Your band isn’t even that good. My eyes lower with my inner thought, trying to act vicious, but Sam just flips him off when he turns his back. It amuses the Harvard boy, but his laugh is short enough to go unnoticed by anyone but me.
“Let’s sit, yeah?” Sam points to an old couch pushed against the wall, flanked by two stacks of boxes still left to be unpacked. Maybe it’s stuff that’s meant to just live in the garage, “forever storage,” as my mom calls it.
I walk behind my friend and sit on the end farthest away from the band, sinking in deep enough to feel the missing springs under the couch cushions. Sam swings one of her long legs over the other, and I attempt to do the same, only my jeans feel a lot tighter than hers must because the inside of my knee slides down the length of my thigh and to the boney part of my other knee cap. I hold the position for a few seconds so it doesn’t look like I missed at crossing my legs, but I have to give up when it starts to hurt. I opt to bring my feet up and cross them crisscross style.
“Let’s go again,” Jesse says, snapping a few times for what I guess is a count, and his drummer picks up and starts the same sloppy rhythm as before.
For a few seconds, Jesse’s eyes meet mine, and everything about it squeezes my chest. Thin lines make parenthesis to the right side of his lips, and I smile in response. I feel singled out somehow, even though I know Sam and I are their only real audience. I recognize bits and pieces of what he’s playing, the few bars he spent the week working out for his fans at lunch. They fit here, and he likes it. That dimple grows deeper as his eyes peel away, and I sink back into the sofa with a cleansing breath.
“He’s pretty good, yeah?” Sam speaks out of the side of her mouth, her body moving with the music where she sits, the motion making me rock a little. It’s kind of annoying but we all feel things differently. Sam likes to move. I like to watch.
“He’s a’right,” I shrug. He’s more than alright, but saying so would go against that new version of me I invented the other night.
My eyes close in on his mouth, and his tongue swipes along his lips as he opens them and leans into the mic, putting his weight on one foot. It’s practically a kiss against the metal the way his lips hum a few indiscernible words into the microphone, and his eyes close to show how much he’s in love with this particular song.
He wrote it. I can tell.
“You left me ripped wide open, bleeding out for nobody to ever notice. All I am is tug-of-war and poison, dirty secret nobody’s chosen…”
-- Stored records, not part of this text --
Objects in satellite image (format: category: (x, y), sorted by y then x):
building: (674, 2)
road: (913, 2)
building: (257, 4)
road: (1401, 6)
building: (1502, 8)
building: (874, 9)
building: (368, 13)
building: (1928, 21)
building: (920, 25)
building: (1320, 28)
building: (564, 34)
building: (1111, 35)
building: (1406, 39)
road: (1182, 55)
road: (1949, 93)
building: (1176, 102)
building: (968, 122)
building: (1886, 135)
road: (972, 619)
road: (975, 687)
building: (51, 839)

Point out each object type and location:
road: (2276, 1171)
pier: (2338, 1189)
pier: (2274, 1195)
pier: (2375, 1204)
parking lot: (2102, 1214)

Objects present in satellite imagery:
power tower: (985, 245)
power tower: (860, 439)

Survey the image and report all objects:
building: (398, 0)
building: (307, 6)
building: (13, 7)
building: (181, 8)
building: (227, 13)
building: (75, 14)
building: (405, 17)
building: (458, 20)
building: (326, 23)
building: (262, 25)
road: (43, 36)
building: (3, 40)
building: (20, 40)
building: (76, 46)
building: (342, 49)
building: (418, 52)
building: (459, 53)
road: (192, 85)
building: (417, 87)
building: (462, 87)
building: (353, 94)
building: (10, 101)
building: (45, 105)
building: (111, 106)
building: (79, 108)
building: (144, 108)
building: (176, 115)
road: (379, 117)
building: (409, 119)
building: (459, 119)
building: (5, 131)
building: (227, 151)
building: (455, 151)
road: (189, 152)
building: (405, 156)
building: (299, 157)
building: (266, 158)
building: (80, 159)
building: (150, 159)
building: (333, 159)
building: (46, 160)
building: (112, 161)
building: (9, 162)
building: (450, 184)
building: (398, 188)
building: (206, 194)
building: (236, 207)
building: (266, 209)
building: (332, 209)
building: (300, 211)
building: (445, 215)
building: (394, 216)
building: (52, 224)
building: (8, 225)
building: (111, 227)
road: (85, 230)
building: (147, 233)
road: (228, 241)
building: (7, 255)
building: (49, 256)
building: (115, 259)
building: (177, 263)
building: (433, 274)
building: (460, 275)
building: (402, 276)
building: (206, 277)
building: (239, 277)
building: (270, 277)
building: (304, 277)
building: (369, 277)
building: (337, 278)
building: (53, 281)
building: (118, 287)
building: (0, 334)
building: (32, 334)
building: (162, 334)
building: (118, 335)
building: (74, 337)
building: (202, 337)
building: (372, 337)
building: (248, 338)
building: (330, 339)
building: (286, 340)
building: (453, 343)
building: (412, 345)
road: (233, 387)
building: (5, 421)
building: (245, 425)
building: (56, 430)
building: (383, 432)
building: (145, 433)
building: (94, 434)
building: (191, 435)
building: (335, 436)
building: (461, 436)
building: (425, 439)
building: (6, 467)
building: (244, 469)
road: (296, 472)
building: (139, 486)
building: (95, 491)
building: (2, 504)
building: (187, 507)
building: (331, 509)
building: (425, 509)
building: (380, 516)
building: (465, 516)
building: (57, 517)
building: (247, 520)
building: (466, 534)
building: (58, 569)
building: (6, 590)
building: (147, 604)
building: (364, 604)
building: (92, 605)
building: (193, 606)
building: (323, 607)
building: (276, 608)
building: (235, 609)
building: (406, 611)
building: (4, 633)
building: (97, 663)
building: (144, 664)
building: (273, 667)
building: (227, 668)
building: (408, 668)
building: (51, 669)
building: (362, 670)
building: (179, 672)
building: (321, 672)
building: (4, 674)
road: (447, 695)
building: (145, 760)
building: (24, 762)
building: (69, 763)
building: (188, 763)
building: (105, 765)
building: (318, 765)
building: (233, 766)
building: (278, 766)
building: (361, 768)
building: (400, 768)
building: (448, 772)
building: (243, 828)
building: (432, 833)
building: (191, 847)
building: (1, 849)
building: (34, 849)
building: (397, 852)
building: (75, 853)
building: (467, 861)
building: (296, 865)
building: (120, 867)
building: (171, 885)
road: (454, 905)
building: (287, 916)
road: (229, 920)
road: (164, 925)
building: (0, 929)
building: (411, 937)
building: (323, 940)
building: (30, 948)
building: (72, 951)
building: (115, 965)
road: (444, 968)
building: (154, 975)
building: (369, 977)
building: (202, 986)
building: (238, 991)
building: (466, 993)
His bottom lip hangs open at that last word. It might just be in my imagination, but I swear it trembles with genuine pain. His eyes slowly open with the tilt of his head, and I think it’s an accident that they’re set on me, but they hold their focus through the next verse, and I feel every wound that those words intend as if they’re personal.
“Burning bright and high as an eagle, falling to the depths of that evil, swallowed up and swimming in darkness, your lack of love is so fucking thoughtless…”
I’m no longer smiling. I don’t think I’m supposed to. That’s not the point of this song, and the fact that his drummer thinks it’s time to bang his head and thrash like a fool makes me want to choke him with his own, raggedy-ass hair.